Étude réalisée par Alis Technologies Inc. pour le compte de l'Agence francophone pour l'enseignement supérieur et la recherche (AUPELF UREF)
Copyright © 1995, Alis Technologies Inc., Montréal, Canada 19 juillet 1995
Les langues écrites du monde, à l'exception notable de l'anglais, ne sont pas fort bienvenues sur l'Internet. On y constate une très forte prédominance de la langue de Shakespeare, accentuée non seulement par la quasi absence d'autres langues, mais surtout par les difficultés techniques rencontrées par les non-anglophones. L'Internet tire ses origines des États-Unis, et toute sa conception, son infrastructure, ses protocoles et normes portent la marque d'un manque d'attention aux besoins des communications en diverses langues. On peut constater de graves carences dans les bases mêmes, dans le protocole de transport de la messagerie par exemple qui n'admet qu'un seul jeu de caractères, suffisant seulement à l'anglais.
Le réseau Internet a été conçu comme un réseau maillé, plein de redondance, propre à résister aux pannes et aux avaries. Or, la structure actuelle ressemble bien plus, au niveau mondial, à une étoile centrée sur les États-Unis. Ce simple fait, en plus de nuire à la robustesse du réseau, a aussi pour effet de rehausser la dominance de la langue anglaise, que l'on retrouve, bien sûr, sur les sites américains où tous les liens mènent. C'est d'ailleurs de ces mêmes sites que sont récupérés tous les logiciels gratuits ou bon marché qui ont fait de l'Internet ce qu'il est. Tous ces logiciels, bien sûr, ne sont qu'en anglais, et bien souvent ne savent pas s'accommoder d'autre chose que d'anglais dans l'information qu'ils sont appelés à traiter, à transmettre, à recevoir, etc.

[Entrées du jeu de données]

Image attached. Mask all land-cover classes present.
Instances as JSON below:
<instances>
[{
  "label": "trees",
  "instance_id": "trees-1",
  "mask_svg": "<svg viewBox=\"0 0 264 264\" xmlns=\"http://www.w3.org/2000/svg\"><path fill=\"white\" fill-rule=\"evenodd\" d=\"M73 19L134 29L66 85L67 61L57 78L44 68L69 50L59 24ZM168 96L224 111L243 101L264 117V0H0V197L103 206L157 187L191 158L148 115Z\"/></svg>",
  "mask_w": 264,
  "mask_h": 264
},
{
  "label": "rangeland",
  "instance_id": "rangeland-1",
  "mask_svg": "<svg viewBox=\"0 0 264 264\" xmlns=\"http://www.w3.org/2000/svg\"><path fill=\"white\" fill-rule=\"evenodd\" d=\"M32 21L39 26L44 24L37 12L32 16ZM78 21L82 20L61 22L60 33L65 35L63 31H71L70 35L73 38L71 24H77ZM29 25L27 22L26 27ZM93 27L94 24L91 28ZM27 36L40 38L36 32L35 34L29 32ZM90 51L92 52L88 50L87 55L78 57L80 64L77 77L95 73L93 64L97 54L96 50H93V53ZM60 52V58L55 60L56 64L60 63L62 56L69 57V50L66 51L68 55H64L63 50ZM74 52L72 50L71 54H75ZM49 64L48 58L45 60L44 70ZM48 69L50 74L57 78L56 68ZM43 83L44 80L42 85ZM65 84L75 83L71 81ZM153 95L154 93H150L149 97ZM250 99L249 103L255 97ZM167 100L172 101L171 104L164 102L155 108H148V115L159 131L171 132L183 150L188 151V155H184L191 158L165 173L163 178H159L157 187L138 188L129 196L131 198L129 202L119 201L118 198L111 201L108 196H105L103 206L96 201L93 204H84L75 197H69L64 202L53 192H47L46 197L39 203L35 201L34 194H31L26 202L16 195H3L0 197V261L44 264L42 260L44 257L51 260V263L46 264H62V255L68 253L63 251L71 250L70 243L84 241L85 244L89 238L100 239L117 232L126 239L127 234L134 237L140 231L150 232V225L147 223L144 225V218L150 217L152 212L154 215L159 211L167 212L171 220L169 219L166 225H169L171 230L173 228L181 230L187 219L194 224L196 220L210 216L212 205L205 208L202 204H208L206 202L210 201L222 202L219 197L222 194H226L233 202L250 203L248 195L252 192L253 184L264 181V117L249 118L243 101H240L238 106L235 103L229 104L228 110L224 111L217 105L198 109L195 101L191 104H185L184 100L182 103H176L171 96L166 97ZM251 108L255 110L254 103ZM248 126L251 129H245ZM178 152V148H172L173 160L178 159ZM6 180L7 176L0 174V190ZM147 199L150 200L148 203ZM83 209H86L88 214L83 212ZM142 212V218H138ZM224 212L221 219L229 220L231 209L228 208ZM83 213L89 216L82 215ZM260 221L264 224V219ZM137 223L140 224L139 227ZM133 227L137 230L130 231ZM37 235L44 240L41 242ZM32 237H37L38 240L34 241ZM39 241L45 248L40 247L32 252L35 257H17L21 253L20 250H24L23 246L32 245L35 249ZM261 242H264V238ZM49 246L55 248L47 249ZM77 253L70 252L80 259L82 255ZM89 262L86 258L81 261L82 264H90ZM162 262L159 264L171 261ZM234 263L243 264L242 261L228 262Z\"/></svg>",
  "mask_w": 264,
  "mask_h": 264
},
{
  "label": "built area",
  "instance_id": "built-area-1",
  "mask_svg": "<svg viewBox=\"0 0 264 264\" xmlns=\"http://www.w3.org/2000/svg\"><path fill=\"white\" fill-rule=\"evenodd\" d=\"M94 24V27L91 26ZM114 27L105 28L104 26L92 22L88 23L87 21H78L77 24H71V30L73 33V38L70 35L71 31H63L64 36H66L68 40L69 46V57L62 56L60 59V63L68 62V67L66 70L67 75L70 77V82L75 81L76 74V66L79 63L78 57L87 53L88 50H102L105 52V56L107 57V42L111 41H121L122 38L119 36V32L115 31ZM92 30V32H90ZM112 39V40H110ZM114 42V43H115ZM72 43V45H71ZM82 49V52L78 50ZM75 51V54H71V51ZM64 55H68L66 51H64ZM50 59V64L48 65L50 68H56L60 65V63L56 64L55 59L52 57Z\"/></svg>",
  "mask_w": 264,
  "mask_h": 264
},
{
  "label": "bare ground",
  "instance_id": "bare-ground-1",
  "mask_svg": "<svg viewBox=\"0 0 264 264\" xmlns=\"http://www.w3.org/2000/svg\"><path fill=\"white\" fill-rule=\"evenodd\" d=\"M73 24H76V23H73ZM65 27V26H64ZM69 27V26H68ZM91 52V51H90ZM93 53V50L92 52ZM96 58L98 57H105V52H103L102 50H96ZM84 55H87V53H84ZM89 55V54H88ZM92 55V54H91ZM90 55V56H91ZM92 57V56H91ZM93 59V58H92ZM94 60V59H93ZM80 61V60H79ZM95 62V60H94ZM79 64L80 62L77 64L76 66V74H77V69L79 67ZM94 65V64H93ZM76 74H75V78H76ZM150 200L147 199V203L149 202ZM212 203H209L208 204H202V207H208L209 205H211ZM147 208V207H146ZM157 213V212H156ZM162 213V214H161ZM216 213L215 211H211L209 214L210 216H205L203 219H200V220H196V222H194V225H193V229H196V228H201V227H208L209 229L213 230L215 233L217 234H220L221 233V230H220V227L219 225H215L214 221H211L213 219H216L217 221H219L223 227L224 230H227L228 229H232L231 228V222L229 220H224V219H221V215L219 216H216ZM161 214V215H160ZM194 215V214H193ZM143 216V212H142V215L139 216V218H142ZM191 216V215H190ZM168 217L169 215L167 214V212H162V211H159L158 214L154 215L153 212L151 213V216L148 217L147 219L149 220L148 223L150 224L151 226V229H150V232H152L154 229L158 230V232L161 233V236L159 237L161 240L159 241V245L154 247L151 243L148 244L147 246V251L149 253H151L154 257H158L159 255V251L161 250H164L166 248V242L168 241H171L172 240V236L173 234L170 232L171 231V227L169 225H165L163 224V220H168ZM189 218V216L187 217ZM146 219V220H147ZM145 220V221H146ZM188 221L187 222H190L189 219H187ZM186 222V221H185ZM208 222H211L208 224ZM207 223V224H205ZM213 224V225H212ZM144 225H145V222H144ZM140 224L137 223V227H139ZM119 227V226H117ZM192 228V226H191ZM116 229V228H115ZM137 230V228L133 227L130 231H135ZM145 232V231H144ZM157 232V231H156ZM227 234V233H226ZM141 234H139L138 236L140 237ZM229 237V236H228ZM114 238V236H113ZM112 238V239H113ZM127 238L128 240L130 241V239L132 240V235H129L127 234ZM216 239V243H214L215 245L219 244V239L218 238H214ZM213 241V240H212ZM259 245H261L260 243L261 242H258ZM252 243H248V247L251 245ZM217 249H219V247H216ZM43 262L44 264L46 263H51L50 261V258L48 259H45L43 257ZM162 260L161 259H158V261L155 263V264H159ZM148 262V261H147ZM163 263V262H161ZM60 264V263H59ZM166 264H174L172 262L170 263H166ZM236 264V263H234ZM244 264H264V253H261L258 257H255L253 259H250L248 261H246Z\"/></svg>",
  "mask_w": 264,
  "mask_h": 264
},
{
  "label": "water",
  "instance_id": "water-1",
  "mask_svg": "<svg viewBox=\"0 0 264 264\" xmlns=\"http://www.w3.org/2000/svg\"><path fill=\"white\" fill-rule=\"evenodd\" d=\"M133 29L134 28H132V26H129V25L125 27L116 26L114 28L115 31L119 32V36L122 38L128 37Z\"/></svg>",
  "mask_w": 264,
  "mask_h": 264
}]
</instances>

*Questions à traiter*:
1: Dans le texte sur les langues et l'Internet, quels aspects de l'Internet portent, selon l'étude, la marque d'un manque d'attention aux besoins des communications en diverses langues ? Énumérez-les tous.
2: Veuillez reproduire le passage du texte sur les langues et l'Internet compris entre « Copyright © 1995, Alis » et « seulement à l'anglais. », ces deux extrémités incluses.

*Réponses par tâche*:
1:
- sa conception
- son infrastructure
- ses protocoles
- ses normes

2:
Copyright © 1995, Alis Technologies Inc., Montréal, Canada 19 juillet 1995
Les langues écrites du monde, à l'exception notable de l'anglais, ne sont pas fort bienvenues sur l'Internet. On y constate une très forte prédominance de la langue de Shakespeare, accentuée non seulement par la quasi absence d'autres langues, mais surtout par les difficultés techniques rencontrées par les non-anglophones. L'Internet tire ses origines des États-Unis, et toute sa conception, son infrastructure, ses protocoles et normes portent la marque d'un manque d'attention aux besoins des communications en diverses langues. On peut constater de graves carences dans les bases mêmes, dans le protocole de transport de la messagerie par exemple qui n'admet qu'un seul jeu de caractères, suffisant seulement à l'anglais.